— Work to be completed —
Find the word "είχε" in the listing below, then return every line it appears in.

— Records —
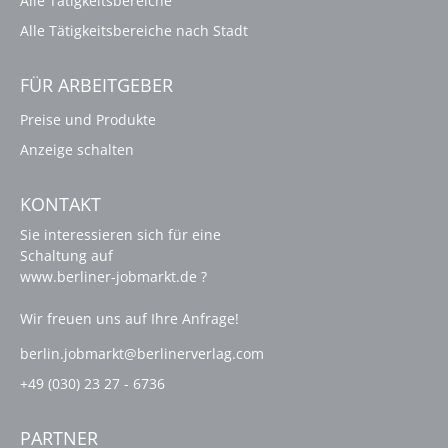
Alle Tätigkeitsbereiche
Alle Tätigkeitsbereiche nach Stadt
FÜR ARBEITGEBER
Preise und Produkte
Anzeige schalten
KONTAKT
Sie interessieren sich für eine
Schaltung auf
www.berliner-jobmarkt.de ?
Wir freuen uns auf Ihre Anfrage!
berlin.jobmarkt@berlinerverlag.com
+49 (030) 23 27 - 6736
PARTNER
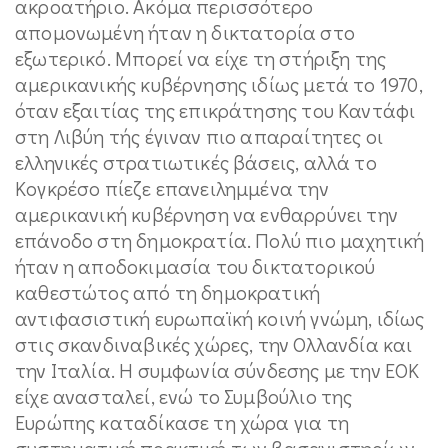
ακροατήριο. Ακόμα περισσότερο
απομονωμένη ήταν η δικτατορία στο
εξωτερικό. Μπορεί να είχε τη στήριξη της
αμερικανικής κυβέρνησης ιδίως μετά το 1970,
όταν εξαιτίας της επικράτησης του Καντάφι
στη Λιβύη τής έγιναν πιο απαραίτητες οι
ελληνικές στρατιωτικές βάσεις, αλλά το
Κογκρέσο πίεζε επανειλημμένα την
αμερικανική κυβέρνηση να ενθαρρύνει την
επάνοδο στη δημοκρατία. Πολύ πιο μαχητική
ήταν η αποδοκιμασία του δικτατορικού
καθεστώτος από τη δημοκρατική
αντιφασιστική ευρωπαϊκή κοινή γνώμη, ιδίως
στις σκανδιναβικές χώρες, την Ολλανδία και
την Ιταλία. Η συμφωνία σύνδεσης με την ΕΟΚ
είχε ανασταλεί, ενώ το Συμβούλιο της
Ευρώπης καταδίκασε τη χώρα για τη
συστηματική πρακτική των βασανιστηρίων.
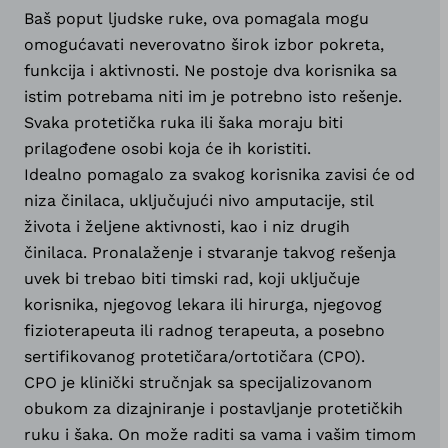
Baš poput ljudske ruke, ova pomagala mogu
omogućavati neverovatno širok izbor pokreta,
funkcija i aktivnosti. Ne postoje dva korisnika sa
istim potrebama niti im je potrebno isto rešenje.
Svaka protetička ruka ili šaka moraju biti
prilagođene osobi koja će ih koristiti.
Idealno pomagalo za svakog korisnika zavisi će od
niza činilaca, uključujući nivo amputacije, stil
života i željene aktivnosti, kao i niz drugih
činilaca. Pronalaženje i stvaranje takvog rešenja
uvek bi trebao biti timski rad, koji uključuje
korisnika, njegovog lekara ili hirurga, njegovog
fizioterapeuta ili radnog terapeuta, a posebno
sertifikovanog protetičara/ortotičara (CPO).
CPO je klinički stručnjak sa specijalizovanom
obukom za dizajniranje i postavljanje protetičkih
ruku i šaka. On može raditi sa vama i vašim timom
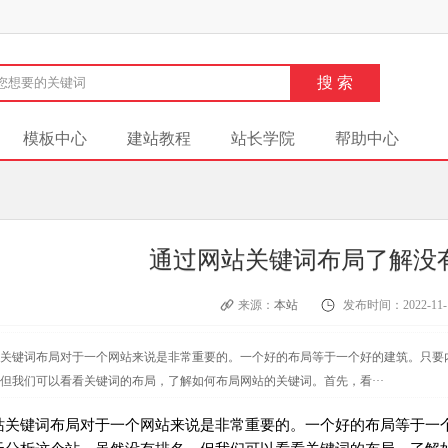
模板中心
建站教程
站长学院
帮助中心
通过网站关键词布局了解没
来源：
本站
发布时间：2022-11-
关键词布局对于一个网站来说是非常重要的。一个好的布局等于一个好的建筑。只要
但我们可以看看关键词的布局，了解如何布局网站的关键词。首先，看···
站关键词布局对于一个网站来说是非常重要的。一个好的布局等于一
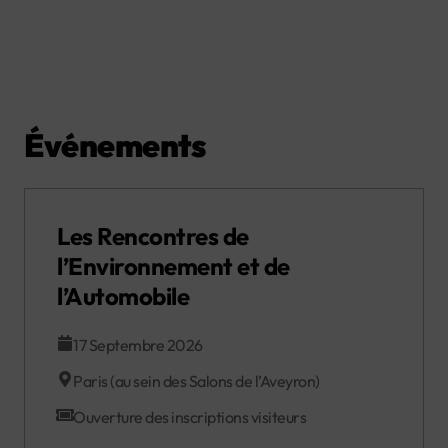
Événements
Les Rencontres de
l’Environnement et de
l’Automobile
17 Septembre 2026
Paris (au sein des Salons de l’Aveyron)
Ouverture des inscriptions visiteurs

— Expected answer —
εξωτερικό. Μπορεί να είχε τη στήριξη της
είχε ανασταλεί, ενώ το Συμβούλιο της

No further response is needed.